Residency at an ER isn't necessary for someone to become a pediatrician. Pediatricians do a pediatric residency. You seem to be very, very confused.

> Why have you elevated some bottleneck guild requirement into a general license to write prescriptions? Or sign-off on an STD test? Or allow patients to get blood tests? Or to inform them of said test results?

Literally everything you listed here can be done by a mid-level (i.e. non-MD), and commonly is (though the scope of prescriptions they can write is limited by states, IIRC).

> by reducing the argument to this level you are only suggesting you have no adequate response to the actual problem

I have no idea what you're talking about; I posted a minor factual correction to someone else that has nothing to do with this point. Again, you seem to be very, very confused.

----

In your edit you say:

> I would actually think that "residency" is a poor way of measuring competence in that field as well

Residency is not a tool for measuring competence. It is the means by which that competence is acquired[1]. You demonstrate competence by passing the written and oral boards in your specialty.

> "residency" hasn't been necessary for almost any of the medical care I have received.

May this continue to be true. If everyone were so lucky, the medical system would be much, much simpler.

[1] Foreign doctors who may already be competent are required to go through residency in the US as well; there probably should be a way to short-circuit that and allow them to demonstrate competence.

> Residency at an ER isn't necessary for someone to become a pediatrician.

You may simply be talking past each other here. All of my (now doctor) friends who went through residency pulled at least one, and usually more than that, rotations through ED. I can't imagine all 3 hospitals had wildly different residency programs than the rest of the nation, so I imagine 3-6mo of ED rotation is quite common during residency.

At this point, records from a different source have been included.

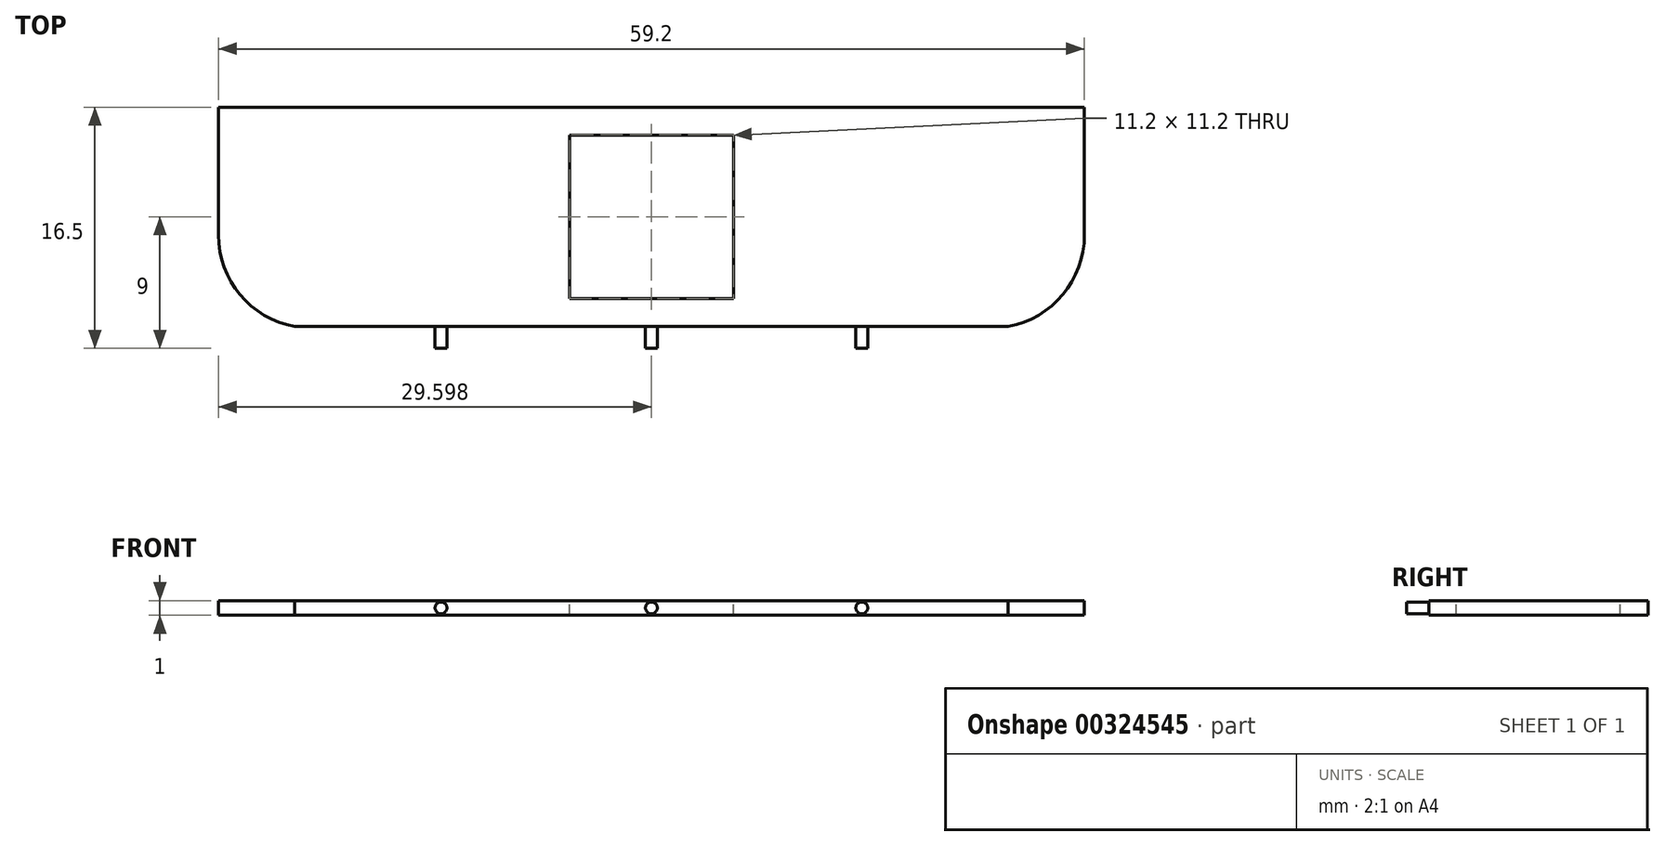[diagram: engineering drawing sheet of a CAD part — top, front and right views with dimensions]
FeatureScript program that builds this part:
annotation { "Feature Type Name" : "Feature", "Feature Type Description" : "" }
export const myFeature = defineFeature(function(context is Context, id is Id, definition is map)
    precondition{}
    {
        {
            var Q0;
            Q0=qCreatedBy(makeId("Top.planeOp"),FACE);
            var sketch = newSketch(context, id + "F0", { "sketchPlane" : qUnion([Q0])});
            skLineSegment(sketch, "E0", {"start": v(-29.01, 0) * mm, "end": v(19.75, 0) * mm});
            skPoint(sketch, "E1.visualSharp", {"position": v(-34.23, 0) * mm});
            skArc(sketch, "E1.filletArc", {"start": v(-34.23, 6.25) * mm, "mid": v(-32.76, 2.18) * mm, "end": v(-29.01, 0) * mm});
            skArc(sketch, "E2.MirrorCS", {"start": v(24.97, 6.25) * mm, "mid": v(23.5, 2.18) * mm, "end": v(19.75, 0) * mm});
            skLineSegment(sketch, "E3.top", {"start": v(-34.23, 15) * mm, "end": v(24.97, 15) * mm});
            skLineSegment(sketch, "E3.left", {"start": v(-34.23, 6.25) * mm, "end": v(-34.23, 15) * mm});
            skLineSegment(sketch, "E3.right", {"start": v(24.97, 6.25) * mm, "end": v(24.97, 15) * mm});
            skSolve(sketch);
        }
        {
            var Q0;
            Q0 = qSketchRegion(id + "F0", true);
            extrude(context, id + "F1", {"entities" : qUnion([Q0]), "oppositeDirection" : true, "depth" : 1 * mm});
        }
        {
            var Q0;
            Q0=makeQuery(id+"F1.opExtrude","SWEPT_FACE",FACE,{"disambiguationData":[OSD([sQuery(id+"F0.wireOp",EDGE,"E0")])]});
            var sketch = newSketch(context, id + "F2", { "sketchPlane" : qUnion([Q0])});
            skLineSegment(sketch, "E4", {"start": v(-4.63, -1) * mm, "end": v(-4.63, 0) * mm, "construction": true});
            skPoint(sketch, "E4.endSnap0", {"position": v(-4.63, 0) * mm});
            skSolve(sketch);
        }
        {
            var Q0;
            {var subQ0=sQuery(id+"F0.wireOp",EDGE,"E0");Q0=makeQuery(id+"F2.imprint","IMPRINT",FACE,{"disambiguationData":[TD([[makeQuery(id+"F2.imprint","IMPRINT",EDGE,{"derivedFrom":makeQuery(id+"F1.opExtrude","CAP_EDGE",EDGE,{"disambiguationData":[OSD([subQ0])],"isStart":true})}),-1.0]])]});}
            var sketch = newSketch(context, id + "F3", { "sketchPlane" : qUnion([Q0])});
            skCircle(sketch, "E5", {"center": v(-19.01, -0.5) * mm, "radius": 0.4 * mm});
            skCircle(sketch, "E6", {"center": v(-4.63, -0.5) * mm, "radius": 0.4 * mm});
            skCircle(sketch, "E7", {"center": v(9.75, -0.5) * mm, "radius": 0.4 * mm});
            skSolve(sketch);
        }
        {
            var Q0;
            Q0 = qSketchRegion(id + "F3", true);
            extrude(context, id + "F4", {"entities" : qUnion([Q0]), "operationType" : NewBodyOperationType.ADD, "depth" : 1.5 * mm});
        }
        {
            var Q0;
            Q0=makeQuery(id+"F1.opExtrude","CAP_FACE",FACE,{"disambiguationData":[OSD([sQuery(id+"F0.wireOp",EDGE,"E0"),sQuery(id+"F0.wireOp",EDGE,"E1.filletArc"),sQuery(id+"F0.wireOp",EDGE,"E2.MirrorCS"),sQuery(id+"F0.wireOp",EDGE,"E3.top"),sQuery(id+"F0.wireOp",EDGE,"E3.left"),sQuery(id+"F0.wireOp",EDGE,"E3.right")])],"isStart":true});
            var sketch = newSketch(context, id + "F5", { "sketchPlane" : qUnion([Q0])});
            skLineSegment(sketch, "E8.bottom", {"start": v(-10.23, 13.1) * mm, "end": v(0.97, 13.1) * mm});
            skLineSegment(sketch, "E8.top", {"start": v(-10.23, 1.9) * mm, "end": v(0.97, 1.9) * mm});
            skLineSegment(sketch, "E8.left", {"start": v(-10.23, 13.1) * mm, "end": v(-10.23, 1.9) * mm});
            skLineSegment(sketch, "E8.right", {"start": v(0.97, 13.1) * mm, "end": v(0.97, 1.9) * mm});
            skSolve(sketch);
        }
        {
            var Q0;
            Q0=makeQuery(id+"F5.imprint","IMPRINT",FACE,{"disambiguationData":[TD([[makeQuery(id+"F5.imprint","IMPRINT",EDGE,{"derivedFrom":sQuery(id+"F5.wireOp",EDGE,"E8.bottom")}),-1.0]])]});
            extrude(context, id + "F6", {"entities" : qUnion([Q0]), "operationType" : NewBodyOperationType.REMOVE, "oppositeDirection" : true, "depth" : 1 * mm});
        }
    });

Yes, a 3-6 mo ED rotation is quite common for medicine docs (so is an ICU rotation for surgeons), but that's wildly different from an actual emergency medicine residency.
> In recent years, the number of medical residents has become so restricted that even the American Medical Association is pushing to have the number of slots increased.

This does not sound like a system where students can fulfill their residency requirements working at general care facilities with trained doctors who have years of experience.

> The major obstacle at this point is funding. It costs a teaching hospital roughly $150,000 a year for a residency slot.

So why exactly is there a slot shortage if people can literally fulfill their residency requirements pretty much anywhere? There are plenty of hospitals that could easily use the labor.

I didn't write either of the quotes you're replying to, so I'm not sure why you're replying on this thread.
Scroll up, Stephen. These quotes are in the thread at the heart of this discussion, and they are pulled directly from the article.

I mean... I appreciate getting downvoted for reading the article and addressing it directly, but if there are indeed adequate residency spots then you are disagreeing with the article and would be better served to focus on what it gets wrong instead of attacking me for making rather rudimentary observations that follow from its core premise.